By Nicole Hennessy
The Cleveland Indians endured many reincarnations, including the Forest Citys, the Cleveland Spiders and the Cleveland Bluebirds, before settling on Chief Wahoo and Slider and becoming the Cleveland Indians.
And in his new book, “The Best They Could Be: How the Cleveland Indians Became the Kings of Baseball, 1916-1920,” Scott H. Longert details the team’s rocky and unlucky past, leading up to its eventual World Series win in 1920.
A historian and writer, Longert has spent his career researching baseball, having written a previous book, “Addie Joss: King of the Pitchers,” as well as several baseball history articles for The Plain Dealer’s Sunday Magazine, the Baseball Research Journal and The National Pastime.
Fascinated by the circumstances leading up to the Indians’ world series win, Longert went into his research with a working knowledge of the time period, as he had focused on it while earning his M.A. in history from Cleveland State University.
At Lakewood Public Library Sept. 11, he went through slides, showing old photos of Cleveland players and locals heading to the stadium, scandalized that women began arriving to the games unaccompanied.
“It was an amazing year in 1920. A lot of different things happened, some very good, some horrible,” he said. “But somehow they managed to persevere and bring home a pendant.”
Longert continued his talk, listing and talking about dozens of specific players, like Ray Chapman, the only player ever killed during a game, having been hit by a fastpitch.
Players coming from the Navy, headed overseas for war or local guys, Longert introduced each one, filling in the list with anecdotes about them and the team’s unofficial mascot, “Larry the Dog.”

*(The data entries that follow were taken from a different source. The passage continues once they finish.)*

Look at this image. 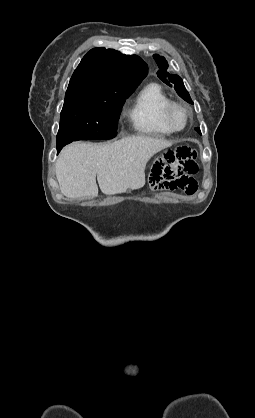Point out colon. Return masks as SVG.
Here are the masks:
<instances>
[{
  "label": "colon",
  "instance_id": "colon-1",
  "mask_svg": "<svg viewBox=\"0 0 255 418\" xmlns=\"http://www.w3.org/2000/svg\"><path fill=\"white\" fill-rule=\"evenodd\" d=\"M197 152L189 147L168 150L153 166L150 175L152 190L181 189L188 195L197 190L193 175L197 172Z\"/></svg>",
  "mask_w": 255,
  "mask_h": 418
}]
</instances>
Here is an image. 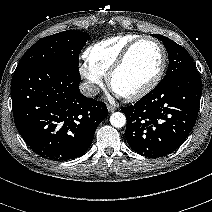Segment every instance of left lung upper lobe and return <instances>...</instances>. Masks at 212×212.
Listing matches in <instances>:
<instances>
[{
    "mask_svg": "<svg viewBox=\"0 0 212 212\" xmlns=\"http://www.w3.org/2000/svg\"><path fill=\"white\" fill-rule=\"evenodd\" d=\"M152 36L163 42L169 56L167 73L158 86L167 84L168 82L186 73L196 71V67L185 48L165 36L158 34H152Z\"/></svg>",
    "mask_w": 212,
    "mask_h": 212,
    "instance_id": "left-lung-upper-lobe-1",
    "label": "left lung upper lobe"
}]
</instances>
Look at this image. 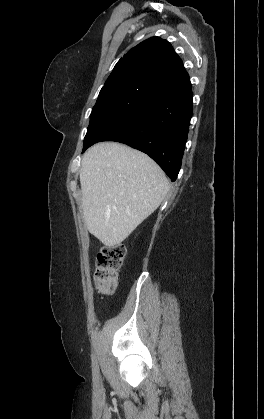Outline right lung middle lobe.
<instances>
[{
    "label": "right lung middle lobe",
    "instance_id": "obj_1",
    "mask_svg": "<svg viewBox=\"0 0 264 419\" xmlns=\"http://www.w3.org/2000/svg\"><path fill=\"white\" fill-rule=\"evenodd\" d=\"M154 97L130 85L102 88L90 115L83 152L125 123L140 104Z\"/></svg>",
    "mask_w": 264,
    "mask_h": 419
}]
</instances>
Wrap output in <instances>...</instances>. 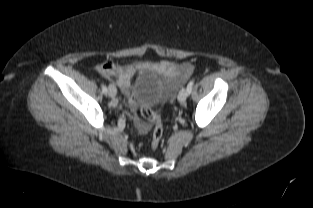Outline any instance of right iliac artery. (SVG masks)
Returning a JSON list of instances; mask_svg holds the SVG:
<instances>
[{"mask_svg":"<svg viewBox=\"0 0 313 208\" xmlns=\"http://www.w3.org/2000/svg\"><path fill=\"white\" fill-rule=\"evenodd\" d=\"M102 91H103L104 94L107 93V87L105 85L102 86Z\"/></svg>","mask_w":313,"mask_h":208,"instance_id":"obj_1","label":"right iliac artery"}]
</instances>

When the Indians finally made it to the World Series, nearly 20 years after the team established its major league status, the stadium was flooded with local and out-of-town fans cheering or looking for tickets, vendors selling food and souvenirs, and children coming up with schemes to turn a profit. Even on the rooftops surrounding the stadium, people sat, watching.

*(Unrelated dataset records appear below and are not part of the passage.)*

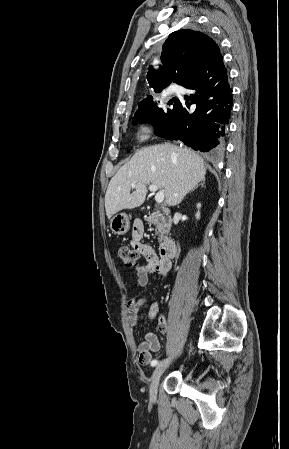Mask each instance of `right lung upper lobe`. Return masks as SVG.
<instances>
[{
	"instance_id": "right-lung-upper-lobe-1",
	"label": "right lung upper lobe",
	"mask_w": 289,
	"mask_h": 449,
	"mask_svg": "<svg viewBox=\"0 0 289 449\" xmlns=\"http://www.w3.org/2000/svg\"><path fill=\"white\" fill-rule=\"evenodd\" d=\"M162 49L163 66L160 65L158 71L150 67L147 74L148 83L155 92L162 91L172 82L184 86L203 81L224 65L218 45L202 32L190 29L175 31L169 35Z\"/></svg>"
}]
</instances>
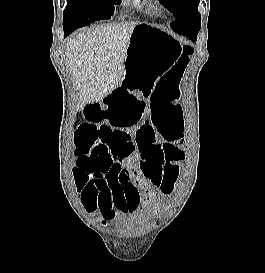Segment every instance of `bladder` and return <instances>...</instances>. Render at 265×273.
<instances>
[{
	"label": "bladder",
	"mask_w": 265,
	"mask_h": 273,
	"mask_svg": "<svg viewBox=\"0 0 265 273\" xmlns=\"http://www.w3.org/2000/svg\"><path fill=\"white\" fill-rule=\"evenodd\" d=\"M131 220L128 224L129 231H141L150 227L151 219L145 215L144 213L138 211H134L131 213Z\"/></svg>",
	"instance_id": "1"
}]
</instances>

“People were just delirious and happy,” Longert said.
It wasn’t just the team’s previous losing streak that made this such an inspiring event. It was also the war America had been through and was going through. And everybody loves an underdog story.

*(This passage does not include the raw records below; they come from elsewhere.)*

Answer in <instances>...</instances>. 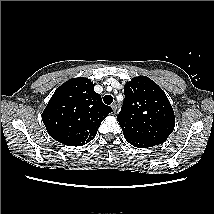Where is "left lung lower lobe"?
<instances>
[{
  "mask_svg": "<svg viewBox=\"0 0 214 214\" xmlns=\"http://www.w3.org/2000/svg\"><path fill=\"white\" fill-rule=\"evenodd\" d=\"M131 145L137 147V148H148V147H152L154 145L149 144V143H144V142H139L136 140H132V139H127L125 138Z\"/></svg>",
  "mask_w": 214,
  "mask_h": 214,
  "instance_id": "obj_1",
  "label": "left lung lower lobe"
}]
</instances>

Up 7-0 in the fifth inning, the game looked like a steal, and it was.
“The town was crazy!” Longert exclaimed. “It was pandemonium, and the city celebrated.”
A few days later, the players gathered around Wade Oval in University Circle, greeted by crowds that showed no signs of thinning, fireworks shooting off into the sky at dusk.
Longert continued, “We were finally champions of the world.”